Beshalach: Every Ounce Counts

ויהי בשלח פרעה את העם וגו'
And it was, when Pharoh sent out the nation

“Beshalach Pharaoh” — Pharaoh sent?? Is this the right phrase to describe a vanquished tyrant compelled to release a nation amid the most intense and coercive campaign in world history, as if he had any say in the matter?

It is interesting to note that the Torah uses the expression that Pharoh ‘sent’ the nation out. We might have said, When the Jewish People ‘left’ or ‘escaped’. We would hardly think that Pharoh had any input here at all. On the contrary, Pharoh was quite the forced one here, and seemingly, the people marched out, openly, against the will of Pharoh and the Egyptians.

The Medrash (mechilta and tanchuma here) picks up on this, and states, “the word ‘sent’ connotes nothing but escorted; Pharoh actually escorted the Jewish People out, according them much honor, as one would escort his guests, or his teacher, on their way. Not only this, but Pharoh actually was rewarded for this; continues the medrash- “the same mouth that said “I will not let them go” now says “I will send you and your children out”. And what reward did Pharoh receive for this? That in the future, even an Egyptian can convert, and be accepted into the K’hal, i.e. be permitted to marry, after a mere three generations. 

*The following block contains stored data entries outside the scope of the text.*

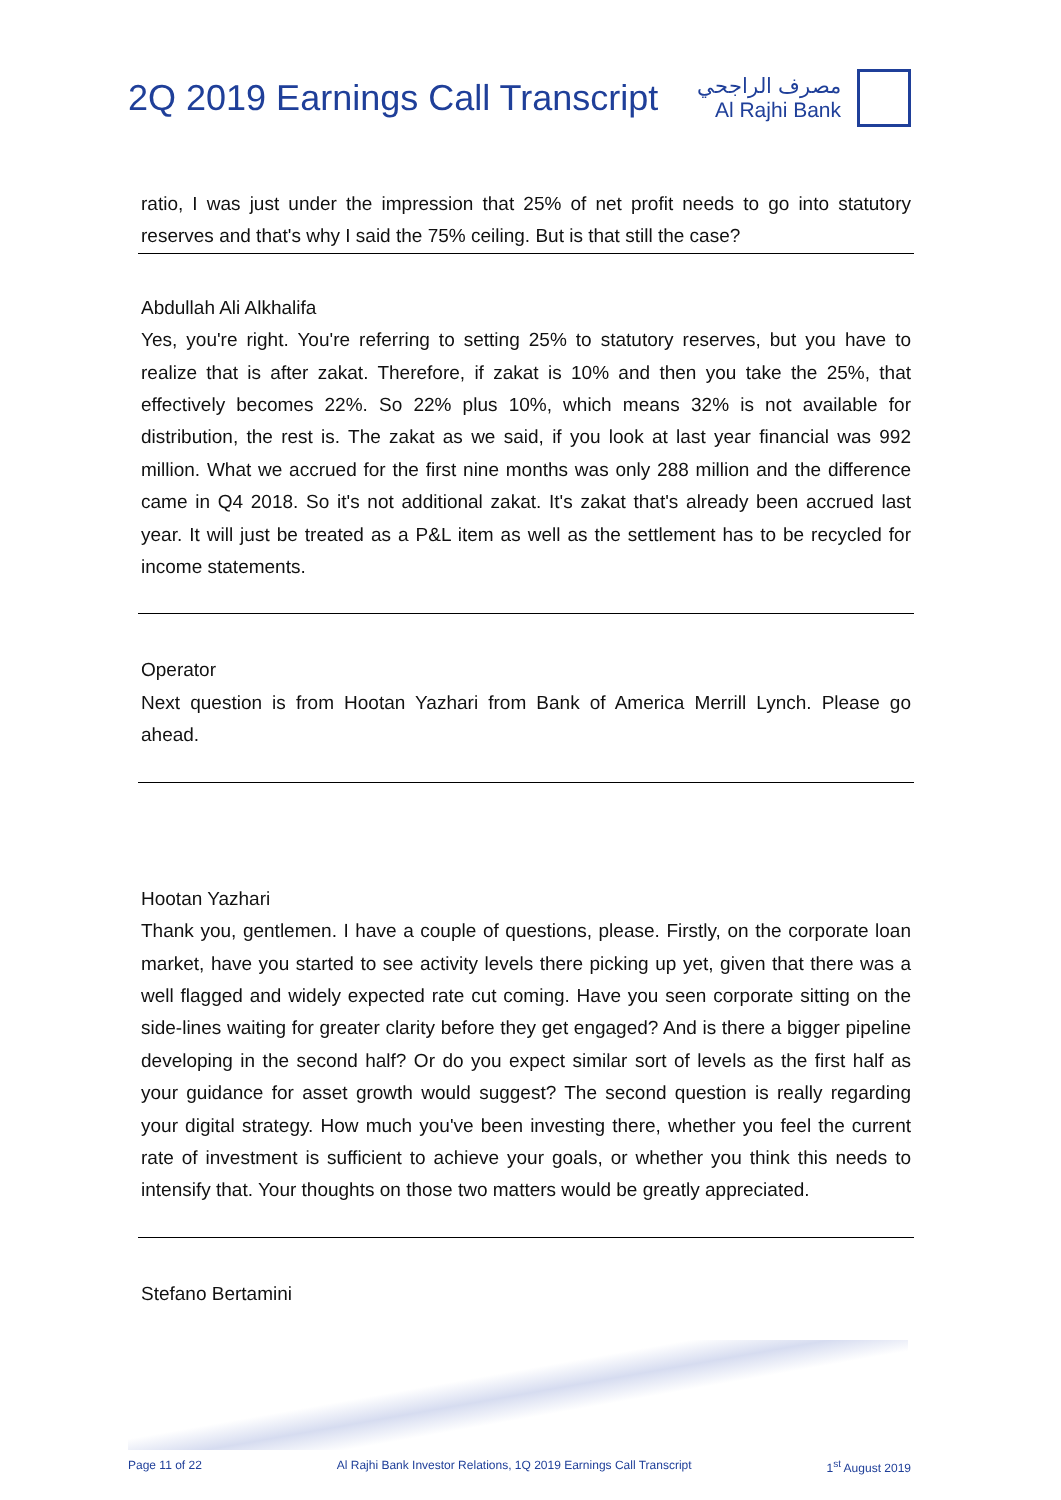2Q 2019 Earnings Call Transcript
مصرف الراجحي
Al Rajhi Bank
ratio, I was just under the impression that 25% of net profit needs to go into statutory reserves and that's why I said the 75% ceiling. But is that still the case?
Abdullah Ali Alkhalifa
Yes, you're right. You're referring to setting 25% to statutory reserves, but you have to realize that is after zakat. Therefore, if zakat is 10% and then you take the 25%, that effectively becomes 22%. So 22% plus 10%, which means 32% is not available for distribution, the rest is. The zakat as we said, if you look at last year financial was 992 million. What we accrued for the first nine months was only 288 million and the difference came in Q4 2018. So it's not additional zakat. It's zakat that's already been accrued last year. It will just be treated as a P&L item as well as the settlement has to be recycled for income statements.
Operator
Next question is from Hootan Yazhari from Bank of America Merrill Lynch. Please go ahead.
Hootan Yazhari
Thank you, gentlemen. I have a couple of questions, please. Firstly, on the corporate loan market, have you started to see activity levels there picking up yet, given that there was a well flagged and widely expected rate cut coming. Have you seen corporate sitting on the side-lines waiting for greater clarity before they get engaged? And is there a bigger pipeline developing in the second half? Or do you expect similar sort of levels as the first half as your guidance for asset growth would suggest? The second question is really regarding your digital strategy. How much you've been investing there, whether you feel the current rate of investment is sufficient to achieve your goals, or whether you think this needs to intensify that. Your thoughts on those two matters would be greatly appreciated.
Stefano Bertamini
Page 11 of 22 Al Rajhi Bank Investor Relations, 1Q 2019 Earnings Call Transcript 1<sup>st</sup> August 2019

Rav Elya Lopian zt”l is astounded! If we take a step back and analyze all that transpired here, we simply need to ask- didn’t Pharoh arrogantly refuse at first, to listen and send out the Jews? Wasn’t his country basically demolished and smashed to smithereens with the ten plagues? There was hardly anything left, to the point that even Pharoh’s advisors already were saying that the cause was lost, and we need to let them go. Is Pharoh really deserving of any reward to finally acknowledge Hashem and allow them to leave? And not only that, the reward that Pharoh did receive is the eternal reward of his descendants being allowed to join the Jewish People and fully embraced? What did Pharoh do that was so great?

Explains Rav Elya, that actually, if we put things in perspective, this is very easy to understand. As we all know, the entire purpose of the creation of the world was so that we can strive, improve, and serve Hashem. We were all created with a spiritual soul, that has the capability of lifting us up, as well as a physical body that has the ability to drag us down. And our sole reason for existence is to wage this battle, and emerge with our souls on top. 

This being the case, every single victory, however small it may seem, is in itself a reason for the existence of the world; and even the wicked Pharoh, who was certainly guilty for all that he had done,  could have at this point just tossed in the towel and allowed them to leave; the fact that he finally realized his mistake and took the effort to escort them out honorably, is a historical act that had eternal significance. 

We see this idea again with the story of the sotah; a woman is suspected of adultery, and is subjected to all sorts of humiliation; if indeed, at the end she is proven innocent, the Torah promises her the blessing of meriting beautiful healthy children. Now, after all, even if she didn’t actually commit the adulterous act, she did seclude herself with a strange man! She did cast suspicion on herself and create these allegations; why does she deserve any reward at all? She should consider herself lucky that she escaped with her life! Again, we see, that even within an inappropriate situation, we can do something right, and Hashem will take note and we will be rewarded. She was punished for what she did, but we acknowledge that she did something right as well.

We see from all of this the power of a good deed! Our successes are recognized even when not perfect! May we all merit to have as much success as possible, and take encouragement that every ounce counts.